Another study objective was the characterization of late-onset patterns of disease in LCPD in females, which we suspected would not be well characterized by current Perthes disease classification systems and be more typical of adult forms of osteonecrosis. Joseph et al. described three patterns of LCPD in adolescents (both males and females)—late-onset, segmental collapse, and destructive, with poor radiological outcomes in all, postulating that these were a different and more severe entity. The distinction between LCPD and young-adult AVN is somewhat arbitrary if both are truly idiopathic, and we used a study design intending to capture and define all such radiographic forms of the disease. However, by the conventional criteria of ‘late-presenters’ we found only four patients aged >ten years of age who presented to our tertiary referral center, suggesting an uncommon phenomenon [12]. All other females presenting >ten years of age with the described ICD-9 codes had a history of corticosteroid use, chemotherapy, sickle-cell disease, or other established risk factor for AVN of the proximal femoral epiphysis and were therefore excluded. This finding was consistent with our surrounding urban demographics. The absence of a more widespread phenomenon when a large review was organized around its description was instructive vis-à-vis the cognitive biases operant in our perceptions of practice, our volume of patients, and the harsh reality of the medical records.

By design, this was not an outcomes study for a number of reasons. Long-term outcomes for LCPD have best been obtained in geographic areas with captive patient populations with exceptional long-term follow-up [23]. However, the most commonly reported outcomes instrument (Stulberg classification system [19]) has widely reported ranges of observer reliability and has been repeatedly questioned [2426]. Furthermore, a 56-year retrospective review of LCPD in a similar geographic area to this study population was not sufficiently powered to detect differences in Stulberg outcome between the sexes, despite reviewing 575 cases at a single institution [14]. Moreover, our study reported the experience of a large tertiary care children’s hospital over a long period with many caregivers, without consistency in approach or treatment methodology from which to draw meaningful conclusions about outcome in this relatively small group. Since average ages of presentation and radiographic progression are well established for boys, we did not aim to recapitulate old data. Instead, our objective was to describe the presentation of Perthes disease in female patients.
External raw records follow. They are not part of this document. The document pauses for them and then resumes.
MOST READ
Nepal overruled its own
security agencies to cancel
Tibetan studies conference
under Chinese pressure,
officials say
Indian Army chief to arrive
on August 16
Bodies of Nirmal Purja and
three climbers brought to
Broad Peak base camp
Our intent was to characterize a new and ongoing phenomenon (clinically and radiographically) in the less-common female LCPD patient. We suspected that there was a demographically separate group of female patients who presented later than average with atypical patterns of femoral head fragmentation/collapse. The explosion of interest in female participation in particular sports was one theory for the anticipated demographic shift. Although we found a low burden of this phenomenon, we did identify a small group of highly active females who presented with late-onset disease. In our study area, LCPD presents in girls at a typical age in a typical radiographic pattern, while late presentation may be linked to trauma from repetitive, high-level athletics.